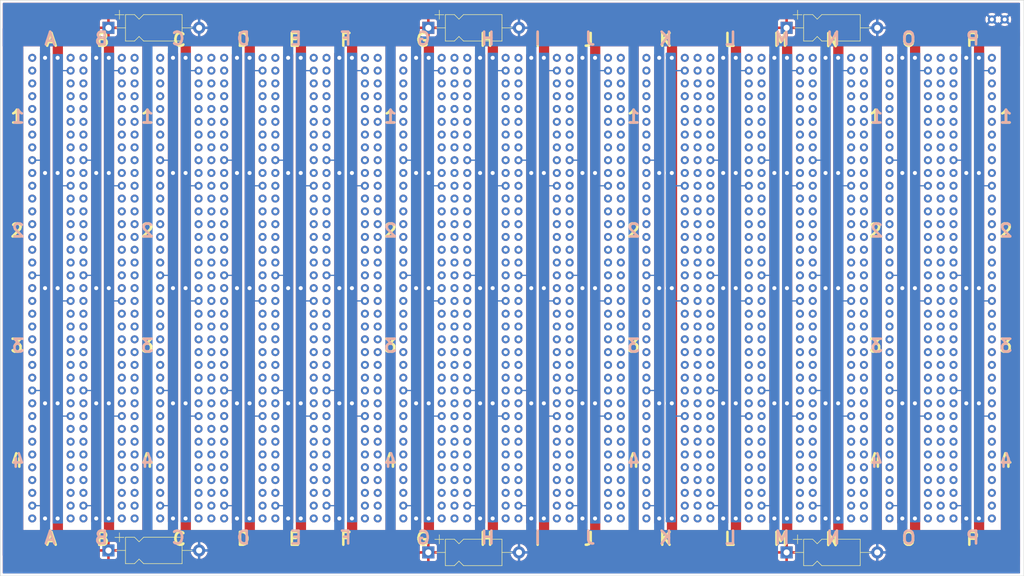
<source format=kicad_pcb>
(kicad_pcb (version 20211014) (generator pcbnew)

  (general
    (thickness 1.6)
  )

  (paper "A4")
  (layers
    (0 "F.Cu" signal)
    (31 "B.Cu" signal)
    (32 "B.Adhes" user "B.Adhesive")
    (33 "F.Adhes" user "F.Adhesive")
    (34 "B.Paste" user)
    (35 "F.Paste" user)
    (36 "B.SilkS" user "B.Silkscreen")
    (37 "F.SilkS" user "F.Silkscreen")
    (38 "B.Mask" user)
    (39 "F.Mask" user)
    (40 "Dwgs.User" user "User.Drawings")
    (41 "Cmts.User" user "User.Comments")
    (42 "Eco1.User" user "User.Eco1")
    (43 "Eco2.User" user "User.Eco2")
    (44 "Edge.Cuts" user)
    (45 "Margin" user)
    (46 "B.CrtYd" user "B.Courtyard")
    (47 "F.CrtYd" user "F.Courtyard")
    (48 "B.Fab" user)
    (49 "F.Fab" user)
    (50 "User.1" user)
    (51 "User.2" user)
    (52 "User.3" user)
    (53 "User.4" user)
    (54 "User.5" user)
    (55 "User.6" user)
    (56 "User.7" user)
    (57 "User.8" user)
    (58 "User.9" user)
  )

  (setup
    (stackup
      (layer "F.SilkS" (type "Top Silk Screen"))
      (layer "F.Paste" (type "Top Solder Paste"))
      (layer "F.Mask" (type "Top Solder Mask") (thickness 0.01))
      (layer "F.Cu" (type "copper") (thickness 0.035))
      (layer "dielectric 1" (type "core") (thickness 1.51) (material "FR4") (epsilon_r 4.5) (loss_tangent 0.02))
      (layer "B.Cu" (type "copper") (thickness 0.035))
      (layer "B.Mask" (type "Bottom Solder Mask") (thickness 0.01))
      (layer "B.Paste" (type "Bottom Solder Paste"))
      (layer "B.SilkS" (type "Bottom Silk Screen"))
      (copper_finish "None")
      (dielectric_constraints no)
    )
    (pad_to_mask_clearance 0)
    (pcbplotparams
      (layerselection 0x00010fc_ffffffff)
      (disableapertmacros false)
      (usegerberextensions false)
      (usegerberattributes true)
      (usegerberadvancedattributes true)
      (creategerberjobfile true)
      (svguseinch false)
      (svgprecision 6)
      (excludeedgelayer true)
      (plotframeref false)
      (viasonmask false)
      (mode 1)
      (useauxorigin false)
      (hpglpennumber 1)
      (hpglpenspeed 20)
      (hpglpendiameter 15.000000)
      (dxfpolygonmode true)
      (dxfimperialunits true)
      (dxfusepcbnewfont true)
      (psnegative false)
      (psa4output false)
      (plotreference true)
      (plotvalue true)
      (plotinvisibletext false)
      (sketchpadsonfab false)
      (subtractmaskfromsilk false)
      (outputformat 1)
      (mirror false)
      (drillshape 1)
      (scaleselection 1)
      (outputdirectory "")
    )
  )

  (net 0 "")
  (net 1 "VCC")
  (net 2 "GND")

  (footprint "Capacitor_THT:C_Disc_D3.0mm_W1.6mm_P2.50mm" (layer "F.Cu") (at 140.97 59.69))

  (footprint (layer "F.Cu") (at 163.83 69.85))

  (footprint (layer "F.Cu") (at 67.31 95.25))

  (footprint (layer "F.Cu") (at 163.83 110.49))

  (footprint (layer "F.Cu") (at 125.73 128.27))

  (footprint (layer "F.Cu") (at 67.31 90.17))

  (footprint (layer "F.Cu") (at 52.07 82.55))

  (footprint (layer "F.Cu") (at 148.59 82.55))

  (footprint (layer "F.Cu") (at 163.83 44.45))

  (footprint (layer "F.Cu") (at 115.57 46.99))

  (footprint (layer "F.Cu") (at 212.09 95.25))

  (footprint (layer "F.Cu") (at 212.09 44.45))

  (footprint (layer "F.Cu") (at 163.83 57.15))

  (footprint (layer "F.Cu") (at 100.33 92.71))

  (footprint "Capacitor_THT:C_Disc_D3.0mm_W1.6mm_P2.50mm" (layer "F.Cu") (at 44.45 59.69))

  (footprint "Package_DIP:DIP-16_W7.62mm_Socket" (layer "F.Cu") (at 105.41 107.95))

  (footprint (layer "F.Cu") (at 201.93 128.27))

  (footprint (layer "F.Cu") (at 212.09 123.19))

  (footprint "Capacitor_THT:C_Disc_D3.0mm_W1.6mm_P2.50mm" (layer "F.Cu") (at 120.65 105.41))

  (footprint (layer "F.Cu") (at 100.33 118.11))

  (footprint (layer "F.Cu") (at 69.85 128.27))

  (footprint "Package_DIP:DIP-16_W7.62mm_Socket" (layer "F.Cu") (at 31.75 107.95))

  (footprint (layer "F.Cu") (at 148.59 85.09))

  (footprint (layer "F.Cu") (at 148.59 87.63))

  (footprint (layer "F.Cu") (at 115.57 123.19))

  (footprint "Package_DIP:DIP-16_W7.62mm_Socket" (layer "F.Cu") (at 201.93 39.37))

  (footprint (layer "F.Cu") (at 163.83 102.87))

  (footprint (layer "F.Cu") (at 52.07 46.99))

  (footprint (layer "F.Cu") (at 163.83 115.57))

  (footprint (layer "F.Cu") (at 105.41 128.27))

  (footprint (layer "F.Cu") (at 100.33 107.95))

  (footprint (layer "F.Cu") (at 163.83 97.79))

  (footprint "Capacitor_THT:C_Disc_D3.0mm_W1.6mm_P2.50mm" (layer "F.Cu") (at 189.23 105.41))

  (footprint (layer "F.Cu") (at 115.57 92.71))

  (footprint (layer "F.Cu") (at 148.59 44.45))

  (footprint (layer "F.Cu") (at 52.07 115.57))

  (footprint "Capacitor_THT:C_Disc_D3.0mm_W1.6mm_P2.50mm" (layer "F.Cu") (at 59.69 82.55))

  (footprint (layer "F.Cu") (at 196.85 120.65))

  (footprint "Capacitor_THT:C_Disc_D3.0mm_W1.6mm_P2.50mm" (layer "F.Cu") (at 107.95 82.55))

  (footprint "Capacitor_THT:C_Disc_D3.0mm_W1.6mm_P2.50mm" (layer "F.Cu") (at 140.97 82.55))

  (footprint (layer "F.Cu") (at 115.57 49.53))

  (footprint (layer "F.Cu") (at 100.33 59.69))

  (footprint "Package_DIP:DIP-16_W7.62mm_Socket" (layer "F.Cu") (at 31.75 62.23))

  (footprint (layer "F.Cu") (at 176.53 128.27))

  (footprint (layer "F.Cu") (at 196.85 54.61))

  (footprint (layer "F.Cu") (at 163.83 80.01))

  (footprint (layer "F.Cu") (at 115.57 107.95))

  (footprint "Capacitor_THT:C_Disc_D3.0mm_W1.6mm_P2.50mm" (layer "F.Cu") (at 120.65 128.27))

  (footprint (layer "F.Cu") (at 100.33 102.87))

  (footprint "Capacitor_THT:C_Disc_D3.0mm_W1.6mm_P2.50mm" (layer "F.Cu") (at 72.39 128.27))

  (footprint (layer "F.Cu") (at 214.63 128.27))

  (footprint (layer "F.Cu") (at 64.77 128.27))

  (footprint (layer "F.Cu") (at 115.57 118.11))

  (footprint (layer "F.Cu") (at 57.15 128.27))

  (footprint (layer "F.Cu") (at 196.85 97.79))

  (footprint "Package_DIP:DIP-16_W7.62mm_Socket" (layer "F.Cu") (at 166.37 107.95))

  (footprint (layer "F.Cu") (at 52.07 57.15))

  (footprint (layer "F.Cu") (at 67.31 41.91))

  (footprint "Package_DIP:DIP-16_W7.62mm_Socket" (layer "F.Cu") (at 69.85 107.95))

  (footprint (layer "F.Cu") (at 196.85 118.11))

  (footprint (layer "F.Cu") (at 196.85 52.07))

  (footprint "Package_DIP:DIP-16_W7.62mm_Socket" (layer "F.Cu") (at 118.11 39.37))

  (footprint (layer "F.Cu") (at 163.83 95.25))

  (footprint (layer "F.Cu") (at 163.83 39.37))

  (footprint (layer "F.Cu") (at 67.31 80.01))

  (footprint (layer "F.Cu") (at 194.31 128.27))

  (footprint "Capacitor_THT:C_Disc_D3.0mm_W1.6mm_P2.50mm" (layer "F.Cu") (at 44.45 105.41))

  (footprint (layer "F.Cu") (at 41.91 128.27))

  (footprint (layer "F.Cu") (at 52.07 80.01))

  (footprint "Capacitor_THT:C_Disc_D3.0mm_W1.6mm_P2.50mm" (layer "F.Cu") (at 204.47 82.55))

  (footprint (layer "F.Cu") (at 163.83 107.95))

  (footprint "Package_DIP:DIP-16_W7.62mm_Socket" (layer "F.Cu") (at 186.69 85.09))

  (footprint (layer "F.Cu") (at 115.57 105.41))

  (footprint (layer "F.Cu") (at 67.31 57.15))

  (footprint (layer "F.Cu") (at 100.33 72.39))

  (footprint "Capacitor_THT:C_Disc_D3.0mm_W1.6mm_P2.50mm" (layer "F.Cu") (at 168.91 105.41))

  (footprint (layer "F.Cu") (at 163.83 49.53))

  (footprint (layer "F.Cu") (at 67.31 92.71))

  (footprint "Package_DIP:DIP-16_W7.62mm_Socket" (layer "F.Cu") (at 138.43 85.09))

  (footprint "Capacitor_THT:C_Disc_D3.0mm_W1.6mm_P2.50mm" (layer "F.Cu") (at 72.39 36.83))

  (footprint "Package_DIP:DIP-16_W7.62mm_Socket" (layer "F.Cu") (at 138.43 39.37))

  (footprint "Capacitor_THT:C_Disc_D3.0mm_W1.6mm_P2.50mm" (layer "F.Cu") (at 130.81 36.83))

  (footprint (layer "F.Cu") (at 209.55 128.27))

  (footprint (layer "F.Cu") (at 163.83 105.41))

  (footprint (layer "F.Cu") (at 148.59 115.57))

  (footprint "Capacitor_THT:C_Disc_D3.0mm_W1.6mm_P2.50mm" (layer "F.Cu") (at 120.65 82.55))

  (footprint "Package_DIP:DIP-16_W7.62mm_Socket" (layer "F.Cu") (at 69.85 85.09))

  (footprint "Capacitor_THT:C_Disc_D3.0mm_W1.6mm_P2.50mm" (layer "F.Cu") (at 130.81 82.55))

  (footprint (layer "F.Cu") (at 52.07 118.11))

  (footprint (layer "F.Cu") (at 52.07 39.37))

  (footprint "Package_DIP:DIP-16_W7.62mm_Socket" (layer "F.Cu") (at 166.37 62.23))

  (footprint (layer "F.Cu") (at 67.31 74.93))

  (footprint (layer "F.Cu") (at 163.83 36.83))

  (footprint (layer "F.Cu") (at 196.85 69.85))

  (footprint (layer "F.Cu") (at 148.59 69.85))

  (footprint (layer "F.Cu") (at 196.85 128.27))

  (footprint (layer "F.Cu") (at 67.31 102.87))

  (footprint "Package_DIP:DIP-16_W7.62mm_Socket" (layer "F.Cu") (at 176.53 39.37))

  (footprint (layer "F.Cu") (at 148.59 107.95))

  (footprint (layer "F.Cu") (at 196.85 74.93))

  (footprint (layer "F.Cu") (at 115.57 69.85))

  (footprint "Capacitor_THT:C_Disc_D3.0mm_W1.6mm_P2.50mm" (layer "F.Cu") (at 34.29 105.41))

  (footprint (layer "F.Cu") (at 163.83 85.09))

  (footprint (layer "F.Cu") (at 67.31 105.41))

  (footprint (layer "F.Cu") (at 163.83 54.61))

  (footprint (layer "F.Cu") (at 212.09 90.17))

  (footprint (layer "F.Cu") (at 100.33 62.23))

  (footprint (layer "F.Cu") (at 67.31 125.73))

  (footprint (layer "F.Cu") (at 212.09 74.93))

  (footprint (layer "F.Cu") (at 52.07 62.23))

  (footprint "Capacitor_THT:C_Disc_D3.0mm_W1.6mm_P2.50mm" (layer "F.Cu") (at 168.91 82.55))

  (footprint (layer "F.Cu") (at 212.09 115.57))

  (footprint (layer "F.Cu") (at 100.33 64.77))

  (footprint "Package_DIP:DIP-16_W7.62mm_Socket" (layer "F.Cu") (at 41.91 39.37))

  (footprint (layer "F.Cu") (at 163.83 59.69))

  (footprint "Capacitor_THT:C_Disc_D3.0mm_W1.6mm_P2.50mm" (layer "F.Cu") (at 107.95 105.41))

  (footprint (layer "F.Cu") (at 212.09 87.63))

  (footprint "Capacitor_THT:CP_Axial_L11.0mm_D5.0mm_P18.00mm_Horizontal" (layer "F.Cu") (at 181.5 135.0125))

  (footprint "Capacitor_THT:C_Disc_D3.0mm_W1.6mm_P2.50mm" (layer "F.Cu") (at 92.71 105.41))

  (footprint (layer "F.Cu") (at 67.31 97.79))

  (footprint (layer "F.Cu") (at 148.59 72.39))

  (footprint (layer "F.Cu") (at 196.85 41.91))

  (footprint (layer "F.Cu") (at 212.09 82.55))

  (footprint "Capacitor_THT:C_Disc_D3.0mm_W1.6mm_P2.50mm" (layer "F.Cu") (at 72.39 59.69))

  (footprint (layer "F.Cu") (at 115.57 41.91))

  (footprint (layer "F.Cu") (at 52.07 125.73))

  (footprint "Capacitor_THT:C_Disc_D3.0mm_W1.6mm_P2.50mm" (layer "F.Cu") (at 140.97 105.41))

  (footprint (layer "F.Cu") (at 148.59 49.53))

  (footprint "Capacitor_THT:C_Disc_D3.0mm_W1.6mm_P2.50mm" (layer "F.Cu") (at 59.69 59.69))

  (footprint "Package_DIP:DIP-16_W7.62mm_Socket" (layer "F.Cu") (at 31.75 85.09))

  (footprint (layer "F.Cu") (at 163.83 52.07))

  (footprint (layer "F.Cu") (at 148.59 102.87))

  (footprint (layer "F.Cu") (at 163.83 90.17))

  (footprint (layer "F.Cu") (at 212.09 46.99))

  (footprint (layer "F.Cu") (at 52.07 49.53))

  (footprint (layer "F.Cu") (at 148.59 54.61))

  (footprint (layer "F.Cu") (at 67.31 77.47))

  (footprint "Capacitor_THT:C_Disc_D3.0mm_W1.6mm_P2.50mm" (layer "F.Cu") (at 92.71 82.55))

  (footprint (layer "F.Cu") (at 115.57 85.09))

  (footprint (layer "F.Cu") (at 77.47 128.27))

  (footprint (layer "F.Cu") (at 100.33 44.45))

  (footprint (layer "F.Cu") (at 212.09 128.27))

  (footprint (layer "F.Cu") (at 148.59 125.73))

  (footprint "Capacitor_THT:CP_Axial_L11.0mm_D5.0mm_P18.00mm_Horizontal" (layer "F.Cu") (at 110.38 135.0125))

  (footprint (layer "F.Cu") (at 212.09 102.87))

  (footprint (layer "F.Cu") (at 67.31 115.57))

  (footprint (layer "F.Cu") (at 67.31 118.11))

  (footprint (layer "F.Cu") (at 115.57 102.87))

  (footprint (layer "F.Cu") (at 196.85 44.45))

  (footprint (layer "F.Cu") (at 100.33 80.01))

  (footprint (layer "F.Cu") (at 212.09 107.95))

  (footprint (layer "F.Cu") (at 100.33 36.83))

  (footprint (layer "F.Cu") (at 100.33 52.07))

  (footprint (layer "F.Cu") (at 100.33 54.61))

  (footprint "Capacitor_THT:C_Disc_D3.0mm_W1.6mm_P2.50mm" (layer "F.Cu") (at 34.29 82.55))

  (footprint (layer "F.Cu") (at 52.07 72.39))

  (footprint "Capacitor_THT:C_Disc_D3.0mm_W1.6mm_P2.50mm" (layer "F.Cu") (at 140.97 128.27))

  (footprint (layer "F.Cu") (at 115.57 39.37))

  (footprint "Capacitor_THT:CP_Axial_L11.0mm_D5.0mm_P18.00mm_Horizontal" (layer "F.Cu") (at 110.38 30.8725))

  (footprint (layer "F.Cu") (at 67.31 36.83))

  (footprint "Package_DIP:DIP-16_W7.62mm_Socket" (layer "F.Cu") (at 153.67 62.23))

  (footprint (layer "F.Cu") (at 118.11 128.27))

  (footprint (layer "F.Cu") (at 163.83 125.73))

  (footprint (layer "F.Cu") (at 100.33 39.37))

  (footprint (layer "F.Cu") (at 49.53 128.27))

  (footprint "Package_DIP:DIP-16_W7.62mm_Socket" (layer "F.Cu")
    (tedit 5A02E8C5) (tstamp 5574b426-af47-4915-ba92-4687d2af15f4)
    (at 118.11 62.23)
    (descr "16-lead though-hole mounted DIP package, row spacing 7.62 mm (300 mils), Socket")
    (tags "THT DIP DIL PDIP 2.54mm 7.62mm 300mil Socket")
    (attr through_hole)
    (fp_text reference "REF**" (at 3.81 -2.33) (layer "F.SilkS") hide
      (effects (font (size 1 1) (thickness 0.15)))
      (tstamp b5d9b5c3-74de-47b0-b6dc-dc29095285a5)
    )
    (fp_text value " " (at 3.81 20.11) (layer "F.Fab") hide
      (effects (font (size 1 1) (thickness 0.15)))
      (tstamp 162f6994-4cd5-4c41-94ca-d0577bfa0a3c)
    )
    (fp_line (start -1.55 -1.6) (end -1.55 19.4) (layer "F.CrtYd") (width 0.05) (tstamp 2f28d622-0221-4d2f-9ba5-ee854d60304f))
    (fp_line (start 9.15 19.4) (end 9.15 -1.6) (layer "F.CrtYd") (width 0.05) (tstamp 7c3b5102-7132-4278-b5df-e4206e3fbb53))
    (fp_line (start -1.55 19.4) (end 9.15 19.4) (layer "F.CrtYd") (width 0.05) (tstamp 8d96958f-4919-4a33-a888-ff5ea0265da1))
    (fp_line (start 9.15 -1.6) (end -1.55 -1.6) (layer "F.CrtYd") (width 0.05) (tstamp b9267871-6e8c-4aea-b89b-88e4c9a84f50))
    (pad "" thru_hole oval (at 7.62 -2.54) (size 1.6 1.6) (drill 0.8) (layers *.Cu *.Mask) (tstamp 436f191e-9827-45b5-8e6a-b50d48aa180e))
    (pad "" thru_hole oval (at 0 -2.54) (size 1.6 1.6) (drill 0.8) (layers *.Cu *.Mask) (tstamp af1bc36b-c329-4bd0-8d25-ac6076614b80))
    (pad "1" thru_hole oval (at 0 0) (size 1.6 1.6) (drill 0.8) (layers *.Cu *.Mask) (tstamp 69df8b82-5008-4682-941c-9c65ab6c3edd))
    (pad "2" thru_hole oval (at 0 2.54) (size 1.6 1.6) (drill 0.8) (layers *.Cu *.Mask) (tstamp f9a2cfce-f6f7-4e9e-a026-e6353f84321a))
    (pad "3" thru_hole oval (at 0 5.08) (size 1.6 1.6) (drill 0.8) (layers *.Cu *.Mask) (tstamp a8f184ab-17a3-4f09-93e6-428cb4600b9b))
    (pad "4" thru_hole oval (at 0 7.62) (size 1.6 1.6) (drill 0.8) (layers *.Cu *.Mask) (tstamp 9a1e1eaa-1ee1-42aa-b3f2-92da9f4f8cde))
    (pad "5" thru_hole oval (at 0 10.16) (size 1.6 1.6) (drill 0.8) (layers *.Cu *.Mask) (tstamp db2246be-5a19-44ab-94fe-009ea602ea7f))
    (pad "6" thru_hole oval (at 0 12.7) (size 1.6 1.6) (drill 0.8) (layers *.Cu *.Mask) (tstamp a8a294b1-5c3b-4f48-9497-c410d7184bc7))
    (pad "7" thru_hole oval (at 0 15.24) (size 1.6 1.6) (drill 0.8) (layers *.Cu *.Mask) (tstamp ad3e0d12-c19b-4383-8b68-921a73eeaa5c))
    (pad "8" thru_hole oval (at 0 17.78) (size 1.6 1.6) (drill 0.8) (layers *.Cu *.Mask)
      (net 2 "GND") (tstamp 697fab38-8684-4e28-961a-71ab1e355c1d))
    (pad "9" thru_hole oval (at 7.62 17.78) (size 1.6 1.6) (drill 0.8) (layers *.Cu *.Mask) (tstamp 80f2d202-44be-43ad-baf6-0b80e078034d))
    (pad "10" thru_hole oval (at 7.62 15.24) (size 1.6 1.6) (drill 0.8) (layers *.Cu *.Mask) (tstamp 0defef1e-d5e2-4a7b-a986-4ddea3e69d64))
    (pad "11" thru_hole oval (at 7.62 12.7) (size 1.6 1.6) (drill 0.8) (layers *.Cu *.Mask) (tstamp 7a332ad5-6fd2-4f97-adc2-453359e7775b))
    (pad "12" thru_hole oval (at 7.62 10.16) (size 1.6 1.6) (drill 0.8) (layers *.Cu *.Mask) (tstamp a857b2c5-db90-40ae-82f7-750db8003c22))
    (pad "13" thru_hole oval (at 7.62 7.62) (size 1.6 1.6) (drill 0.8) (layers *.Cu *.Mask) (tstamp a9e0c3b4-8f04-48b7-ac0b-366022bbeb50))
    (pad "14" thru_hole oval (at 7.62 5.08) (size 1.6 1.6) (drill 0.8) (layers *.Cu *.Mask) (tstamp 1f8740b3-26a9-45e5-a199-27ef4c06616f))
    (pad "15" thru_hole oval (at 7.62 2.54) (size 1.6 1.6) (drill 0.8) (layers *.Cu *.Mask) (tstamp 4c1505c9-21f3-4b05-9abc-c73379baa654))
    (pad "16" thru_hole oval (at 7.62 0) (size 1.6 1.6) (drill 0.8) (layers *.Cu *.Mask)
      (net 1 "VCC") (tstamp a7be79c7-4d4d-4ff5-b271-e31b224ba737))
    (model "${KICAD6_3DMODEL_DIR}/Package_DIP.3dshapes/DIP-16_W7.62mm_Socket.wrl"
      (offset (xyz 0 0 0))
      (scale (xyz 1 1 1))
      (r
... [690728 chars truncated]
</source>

######

**The problem**
The lines above starting at the one that contains "(at 212.09 46.99))" and ending at the one that contains "(at 100.33 44.45))" must be transcribed exactly, and no other lines may appear.

**Written response**
  (footprint (layer "F.Cu") (at 212.09 46.99))

  (footprint (layer "F.Cu") (at 52.07 49.53))

  (footprint (layer "F.Cu") (at 148.59 54.61))

  (footprint (layer "F.Cu") (at 67.31 77.47))

  (footprint "Capacitor_THT:C_Disc_D3.0mm_W1.6mm_P2.50mm" (layer "F.Cu") (at 92.71 82.55))

  (footprint (layer "F.Cu") (at 115.57 85.09))

  (footprint (layer "F.Cu") (at 77.47 128.27))

  (footprint (layer "F.Cu") (at 100.33 44.45))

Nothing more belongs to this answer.